Australia, Personal Finance - Written by Chris Wright on Thursday, September 1, 2011 8:45 - 0 Comments
Smart Investor: Getting Started – Bonds
Smart Investor, September 2011
Almost every tax-paying Australian has exposure to bonds. If you have a super fund, then it’s almost a certainty that it will be putting at least some of your money into this asset class. Bonds are considered a safe haven, an anchor to a portfolio (not always correctly, as we’ll discuss). But how exactly do they work?
Bonds are part of a category that most of the world calls fixed income, but which Australians more commonly call fixed interest. (In both cases it’s a misnomer, since the asset class tends to include some products where the interest rate isn’t fixed at all, but can move around.) You can think of bonds as a variation of cash, in that the same broader principle applies: you lend your money, as you do to a bank when you have a cash account, and get some interest back in return.
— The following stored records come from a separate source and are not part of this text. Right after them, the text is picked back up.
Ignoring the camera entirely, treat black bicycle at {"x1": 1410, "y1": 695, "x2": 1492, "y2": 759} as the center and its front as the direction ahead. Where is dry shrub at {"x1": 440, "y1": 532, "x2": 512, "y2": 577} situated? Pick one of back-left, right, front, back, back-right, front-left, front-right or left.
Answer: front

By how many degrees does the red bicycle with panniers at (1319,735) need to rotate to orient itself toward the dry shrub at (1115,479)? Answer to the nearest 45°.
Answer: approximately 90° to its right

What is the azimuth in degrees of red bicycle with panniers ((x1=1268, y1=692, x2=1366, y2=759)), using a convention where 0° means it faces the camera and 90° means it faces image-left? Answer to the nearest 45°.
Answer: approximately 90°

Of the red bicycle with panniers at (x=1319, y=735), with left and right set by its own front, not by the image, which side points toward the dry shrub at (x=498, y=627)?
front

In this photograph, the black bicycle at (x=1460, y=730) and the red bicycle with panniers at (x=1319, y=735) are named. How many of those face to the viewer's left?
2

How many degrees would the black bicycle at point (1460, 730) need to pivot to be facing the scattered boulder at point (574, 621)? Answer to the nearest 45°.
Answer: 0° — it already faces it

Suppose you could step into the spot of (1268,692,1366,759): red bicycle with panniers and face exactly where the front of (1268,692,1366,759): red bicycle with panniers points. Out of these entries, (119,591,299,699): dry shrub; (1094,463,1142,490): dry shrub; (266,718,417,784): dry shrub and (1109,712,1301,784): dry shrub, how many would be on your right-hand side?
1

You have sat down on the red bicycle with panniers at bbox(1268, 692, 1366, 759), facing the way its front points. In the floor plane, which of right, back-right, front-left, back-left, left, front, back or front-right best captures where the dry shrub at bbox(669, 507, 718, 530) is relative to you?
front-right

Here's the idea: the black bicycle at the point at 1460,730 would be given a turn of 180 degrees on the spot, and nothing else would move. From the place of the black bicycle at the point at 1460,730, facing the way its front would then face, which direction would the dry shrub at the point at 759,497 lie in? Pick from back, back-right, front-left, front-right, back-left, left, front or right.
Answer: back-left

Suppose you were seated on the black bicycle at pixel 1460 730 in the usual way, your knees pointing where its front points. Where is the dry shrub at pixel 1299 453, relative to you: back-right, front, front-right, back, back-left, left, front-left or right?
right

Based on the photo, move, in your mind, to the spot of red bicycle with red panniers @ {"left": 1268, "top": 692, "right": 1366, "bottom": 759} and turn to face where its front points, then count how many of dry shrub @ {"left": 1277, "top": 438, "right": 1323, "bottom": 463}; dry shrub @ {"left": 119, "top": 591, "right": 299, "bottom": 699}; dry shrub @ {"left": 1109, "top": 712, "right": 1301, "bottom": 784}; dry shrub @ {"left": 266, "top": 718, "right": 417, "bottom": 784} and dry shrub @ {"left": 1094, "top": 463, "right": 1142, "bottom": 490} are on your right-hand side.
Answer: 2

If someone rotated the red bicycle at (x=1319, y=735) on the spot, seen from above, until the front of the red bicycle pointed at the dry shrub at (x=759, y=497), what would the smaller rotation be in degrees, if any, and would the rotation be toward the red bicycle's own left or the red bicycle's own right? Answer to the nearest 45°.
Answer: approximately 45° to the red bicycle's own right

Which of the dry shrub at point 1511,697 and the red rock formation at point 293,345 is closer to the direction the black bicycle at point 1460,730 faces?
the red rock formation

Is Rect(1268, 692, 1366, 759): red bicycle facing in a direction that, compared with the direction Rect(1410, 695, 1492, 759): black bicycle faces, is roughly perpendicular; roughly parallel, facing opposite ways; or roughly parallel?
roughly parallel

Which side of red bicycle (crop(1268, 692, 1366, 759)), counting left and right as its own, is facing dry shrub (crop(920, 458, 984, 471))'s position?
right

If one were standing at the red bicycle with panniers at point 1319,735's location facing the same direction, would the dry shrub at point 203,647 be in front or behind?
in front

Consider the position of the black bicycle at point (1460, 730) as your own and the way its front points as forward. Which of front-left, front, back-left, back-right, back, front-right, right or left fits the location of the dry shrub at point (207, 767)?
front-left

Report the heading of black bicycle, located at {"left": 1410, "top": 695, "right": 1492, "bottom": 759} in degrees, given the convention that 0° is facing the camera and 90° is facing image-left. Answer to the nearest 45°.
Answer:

Bonds are issued by governments, banks, companies, and supranationals like the World Bank and Asian Development Bank, as a way to fund themselves. A bond is, in essence, an IOU: the issuer borrows a certain amount of money from the market with a promise to pay it back over an agreed period of time with an agreed rate of interest to the lender.
Every bond has several key characteristics. It will have a face value, which is the amount you get back at maturity. It will have a coupon, which is the amount of interest it will pay each year; this is usually paid on a quarterly or twice-yearly basis. And it will have a tenor, which is the bond’s duration – the time after which it must be repaid. In the spectrum of fixed income this can range from overnight or a few months in the money markets, to the three to five year duration common in corporate bonds, and on to 10, 20 or 30 years in government bonds; there have been some bonds issued with a duration of 100 years.
Bonds can become more or less valuable depending on what is happening elsewhere in the markets. If you have a bond that pays a fixed rate of interest, then if broader market interest rates decline, your bond’s rate of interest becomes more valuable; if market interest rates rise, your bond is relatively less valuable. See the box for more on this.
While bonds are often seen as a safe haven asset class, the truth is they cover a multitude of risk profiles. For example, an Australian government bond, issued by the Reserve Bank of Australia or a state government is very safe, one of the safest assets in the world; a corporate bond from a blue chip name is pretty reliable; but structured bonds, or high yield bonds from lower-rated issuers, may carry higher risks. Rating agencies like Moody’s and Standard & Poor’s help investors by giving ratings to different bonds and issuers; the rule is that anything below the BBB- level at S&P is called high yield, or to use a less complimentary term, junk.
Very few investors will put money directly into individual bonds other than Commonwealth Treasuries, although an increasing number of listed bonds on the ASX may change this. Instead, most investors go to a fund manager for their fixed income allocation, paying a professional to decide which are the best bonds to hold, and when to get in and out of them.
There is a whole gamut of investment styles in the fixed income universe. Some funds focus only on Australian fixed income, others on international; some will only buy higher rated credits, others focus on lower ones; some look at structured bonds like convertibles (which start out behaving like a bond but may convert into shares in certain circumstances), and others do not. There was a time when Australian investors were being put into highly complicated fixed income products like collateralized debt obligations (CDOs), but these have fallen badly out of favour with the global financial crisis. These days, simplicity is in favour.
BOX: How a bond’s value can change
A bond’s coupon tells you what rate of interest you will get from it. But that’s not the same as the yield the bond will provide.
Let’s say you buy a $1,000 bond that pays a 10% coupon, paying out $100. At the outset, it has a yield of 10%. That’s easy. But if the bond’s price rises or falls, then the yield changes. Perhaps confusingly, when the price goes up, the yield goes down; when the price goes down, the yield goes up.
Why? Well, if the bond’s value dropped from $1000 to $900, but it’s still paying out the guaranteed $100 (your 10% coupon), then the yield is higher (100/900 = 11.1%) because your return is greater relative to the value of the bond that is paying it out. Fund managers will look further than this to another measurement called yield to maturity, which calculates the total return you will receive if you hold a bond to maturity. There’s no need for most individual investors to hammer this one out as they’ll generally be trusting decisions to a fund manager.
Generally, investors want to buy bonds with high yields, provided they have comfort those yields are sustainable; but if they already own a bond, then they instead want the price of the bond to go up (and hence the yield to fall), giving them a better return on their investment. It’s all about perspective.